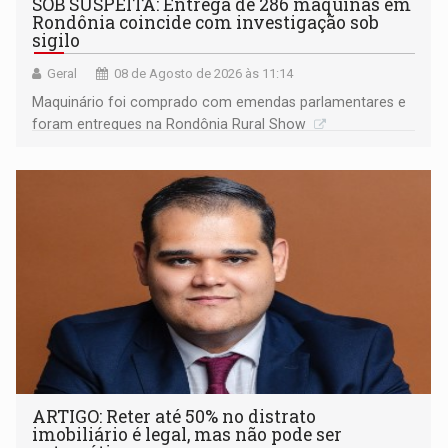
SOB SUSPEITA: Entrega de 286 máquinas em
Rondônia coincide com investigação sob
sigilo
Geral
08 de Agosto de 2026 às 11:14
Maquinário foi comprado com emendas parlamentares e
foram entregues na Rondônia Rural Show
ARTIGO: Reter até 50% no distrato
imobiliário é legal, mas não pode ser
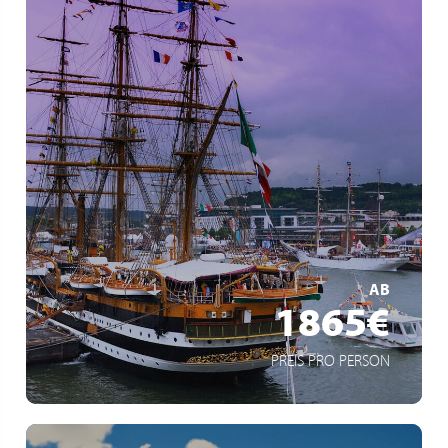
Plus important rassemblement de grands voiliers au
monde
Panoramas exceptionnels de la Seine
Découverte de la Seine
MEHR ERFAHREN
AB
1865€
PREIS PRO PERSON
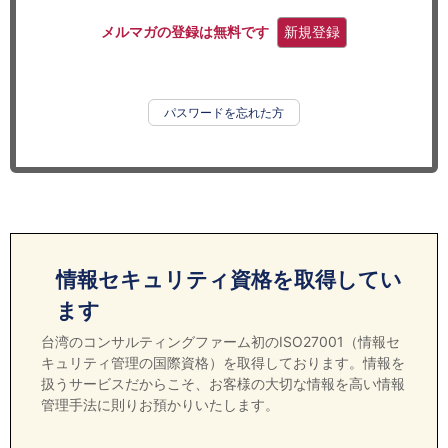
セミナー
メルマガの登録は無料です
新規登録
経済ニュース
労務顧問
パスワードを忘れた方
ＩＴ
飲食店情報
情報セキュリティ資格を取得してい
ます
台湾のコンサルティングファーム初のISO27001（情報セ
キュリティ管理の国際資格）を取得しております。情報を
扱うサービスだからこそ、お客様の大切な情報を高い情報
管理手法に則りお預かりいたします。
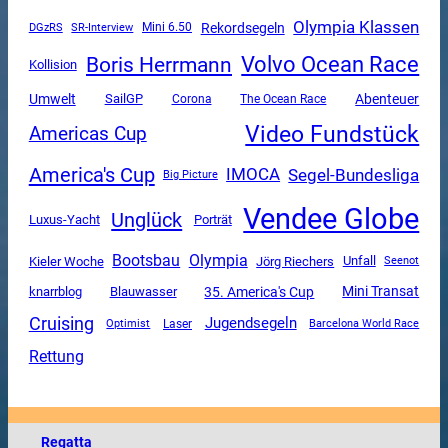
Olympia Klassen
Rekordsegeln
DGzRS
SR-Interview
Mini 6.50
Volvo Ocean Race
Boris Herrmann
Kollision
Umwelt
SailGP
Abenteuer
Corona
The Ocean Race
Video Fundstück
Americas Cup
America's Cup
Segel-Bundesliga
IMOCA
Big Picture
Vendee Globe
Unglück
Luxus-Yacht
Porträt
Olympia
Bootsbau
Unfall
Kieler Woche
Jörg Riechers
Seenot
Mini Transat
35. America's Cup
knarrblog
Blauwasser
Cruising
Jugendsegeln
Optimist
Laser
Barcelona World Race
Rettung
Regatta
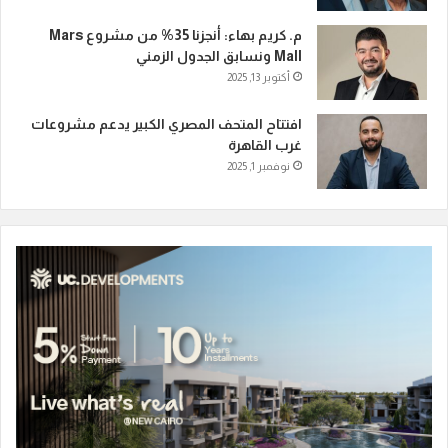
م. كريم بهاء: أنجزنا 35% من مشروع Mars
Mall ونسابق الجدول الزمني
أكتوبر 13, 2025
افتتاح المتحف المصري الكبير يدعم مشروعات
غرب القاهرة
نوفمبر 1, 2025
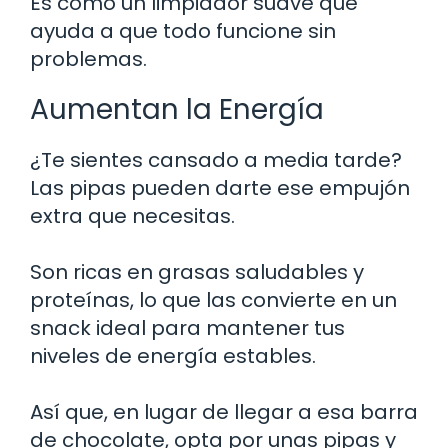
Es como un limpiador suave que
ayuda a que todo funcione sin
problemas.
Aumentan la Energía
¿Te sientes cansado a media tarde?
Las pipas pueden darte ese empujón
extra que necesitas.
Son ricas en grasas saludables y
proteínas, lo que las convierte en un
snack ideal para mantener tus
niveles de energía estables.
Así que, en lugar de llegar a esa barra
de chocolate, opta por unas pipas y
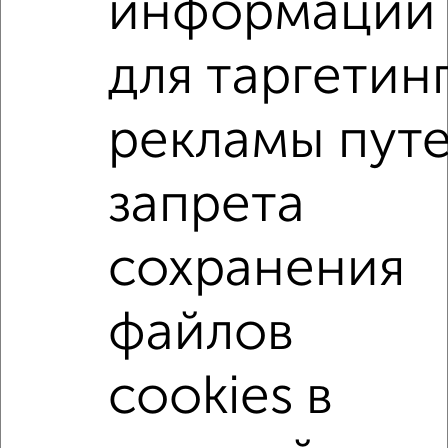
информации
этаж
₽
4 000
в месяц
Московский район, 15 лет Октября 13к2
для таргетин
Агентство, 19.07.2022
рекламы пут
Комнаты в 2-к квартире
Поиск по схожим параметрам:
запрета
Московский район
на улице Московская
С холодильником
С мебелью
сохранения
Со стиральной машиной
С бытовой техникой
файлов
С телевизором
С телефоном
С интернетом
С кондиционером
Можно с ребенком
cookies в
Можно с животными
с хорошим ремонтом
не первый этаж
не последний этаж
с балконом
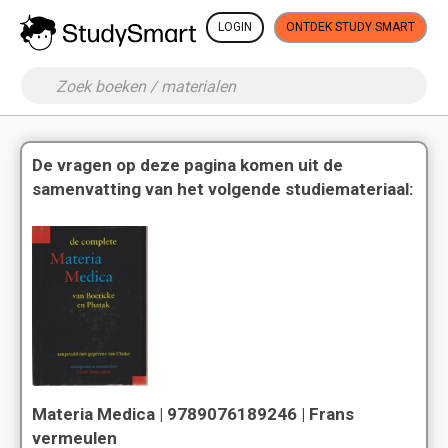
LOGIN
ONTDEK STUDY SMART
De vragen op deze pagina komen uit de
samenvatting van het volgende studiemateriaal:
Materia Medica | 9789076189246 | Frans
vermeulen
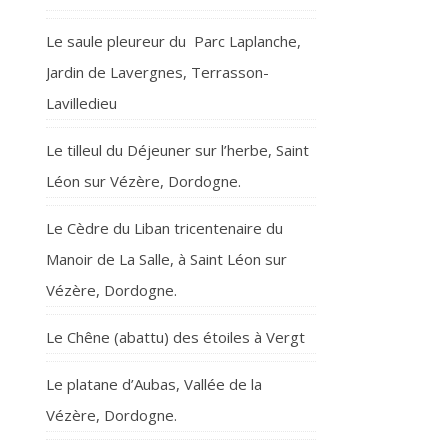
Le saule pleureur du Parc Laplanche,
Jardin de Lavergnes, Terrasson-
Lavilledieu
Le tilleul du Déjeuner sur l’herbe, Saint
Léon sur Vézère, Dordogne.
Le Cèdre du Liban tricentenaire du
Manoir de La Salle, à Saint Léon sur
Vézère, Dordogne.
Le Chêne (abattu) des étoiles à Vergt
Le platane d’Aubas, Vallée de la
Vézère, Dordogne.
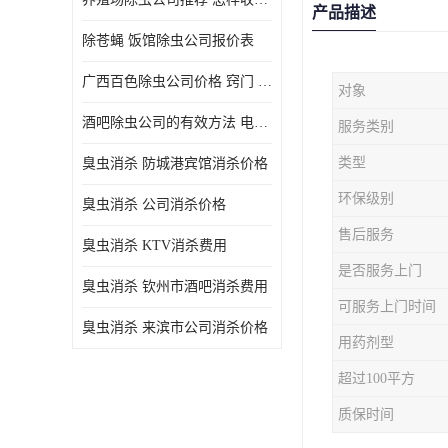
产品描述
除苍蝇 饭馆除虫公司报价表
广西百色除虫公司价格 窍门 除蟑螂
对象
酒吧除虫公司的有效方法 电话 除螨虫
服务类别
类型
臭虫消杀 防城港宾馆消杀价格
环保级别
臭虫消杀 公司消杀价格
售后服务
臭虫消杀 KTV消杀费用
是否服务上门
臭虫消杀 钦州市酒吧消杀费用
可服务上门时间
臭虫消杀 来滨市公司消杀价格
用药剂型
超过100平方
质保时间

■ ■ ■ ■

Job item
Convert all the text lines in the listing above into a single numbered list, omitting any blank lines and leaving the pictures out of the answer.

Solution to the exercise
1. SOB SUSPEITA: Entrega de 286 máquinas em
2. Rondônia coincide com investigação sob
3. sigilo
4. Geral
5. 08 de Agosto de 2026 às 11:14
6. Maquinário foi comprado com emendas parlamentares e
7. foram entregues na Rondônia Rural Show
8. ARTIGO: Reter até 50% no distrato
9. imobiliário é legal, mas não pode ser
10. Plus important rassemblement de grands voiliers au
11. monde
12. Panoramas exceptionnels de la Seine
13. Découverte de la Seine
14. MEHR ERFAHREN
15. AB
16. 1865€
17. PREIS PRO PERSON
18. セミナー
19. メルマガの登録は無料です
20. 新規登録
21. 経済ニュース
22. 労務顧問
23. パスワードを忘れた方
24. ＩＴ
25. 飲食店情報
26. 情報セキュリティ資格を取得してい
27. ます
28. 台湾のコンサルティングファーム初のISO27001（情報セ
29. キュリティ管理の国際資格）を取得しております。情報を
30. 扱うサービスだからこそ、お客様の大切な情報を高い情報
31. 管理手法に則りお預かりいたします。
32. Olympia Klassen
33. Rekordsegeln
34. DGzRS
35. SR-Interview
36. Mini 6.50
37. Volvo Ocean Race
38. Boris Herrmann
39. Kollision
40. Umwelt
41. SailGP
42. Abenteuer
43. Corona
44. The Ocean Race
45. Video Fundstück
46. Americas Cup
47. America's Cup
48. Segel-Bundesliga
49. IMOCA
50. Big Picture
51. Vendee Globe
52. Unglück
53. Luxus-Yacht
54. Porträt
55. Olympia
56. Bootsbau
57. Unfall
58. Kieler Woche
59. Jörg Riechers
60. Seenot
61. Mini Transat
62. 35. America's Cup
63. knarrblog
64. Blauwasser
65. Cruising
66. Jugendsegeln
67. Optimist
68. Laser
69. Barcelona World Race
70. Rettung
71. Regatta
72. م. كريم بهاء: أنجزنا 35% من مشروع Mars
73. Mall ونسابق الجدول الزمني
74. أكتوبر 13, 2025
75. افتتاح المتحف المصري الكبير يدعم مشروعات
76. غرب القاهرة
77. نوفمبر 1, 2025
78. Es como un limpiador suave que
79. ayuda a que todo funcione sin
80. problemas.
81. Aumentan la Energía
82. ¿Te sientes cansado a media tarde?
83. Las pipas pueden darte ese empujón
84. extra que necesitas.
85. Son ricas en grasas saludables y
86. proteínas, lo que las convierte en un
87. snack ideal para mantener tus
88. niveles de energía estables.
89. Así que, en lugar de llegar a esa barra
90. de chocolate, opta por unas pipas y
91. информации
92. этаж
93. ₽
94. 4 000
95. в месяц
96. Московский район, 15 лет Октября 13к2
97. для таргетин
98. Агентство, 19.07.2022
99. рекламы пут
100. Комнаты в 2-к квартире
101. Поиск по схожим параметрам:
102. запрета
103. Московский район
104. на улице Московская
105. С холодильником
106. С мебелью
107. сохранения
108. Со стиральной машиной
109. С бытовой техникой
110. файлов
111. С телевизором
112. С телефоном
113. С интернетом
114. С кондиционером
115. Можно с ребенком
116. cookies в
117. Можно с животными
118. с хорошим ремонтом
119. не первый этаж
120. не последний этаж
121. с балконом
122. LOGIN
123. ONTDEK STUDY SMART
124. De vragen op deze pagina komen uit de
125. samenvatting van het volgende studiemateriaal:
126. Materia Medica | 9789076189246 | Frans
127. vermeulen
128. Le saule pleureur du Parc Laplanche,
129. Jardin de Lavergnes, Terrasson-
130. Lavilledieu
131. Le tilleul du Déjeuner sur l’herbe, Saint
132. Léon sur Vézère, Dordogne.
133. Le Cèdre du Liban tricentenaire du
134. Manoir de La Salle, à Saint Léon sur
135. Vézère, Dordogne.
136. Le Chêne (abattu) des étoiles à Vergt
137. Le platane d’Aubas, Vallée de la
138. Vézère, Dordogne.
139. 产品描述
140. 除苍蝇 饭馆除虫公司报价表
141. 广西百色除虫公司价格 窍门 除蟑螂
142. 对象
143. 酒吧除虫公司的有效方法 电话 除螨虫
144. 服务类别
145. 类型
146. 臭虫消杀 防城港宾馆消杀价格
147. 环保级别
148. 臭虫消杀 公司消杀价格
149. 售后服务
150. 臭虫消杀 KTV消杀费用
151. 是否服务上门
152. 臭虫消杀 钦州市酒吧消杀费用
153. 可服务上门时间
154. 臭虫消杀 来滨市公司消杀价格
155. 用药剂型
156. 超过100平方
157. 质保时间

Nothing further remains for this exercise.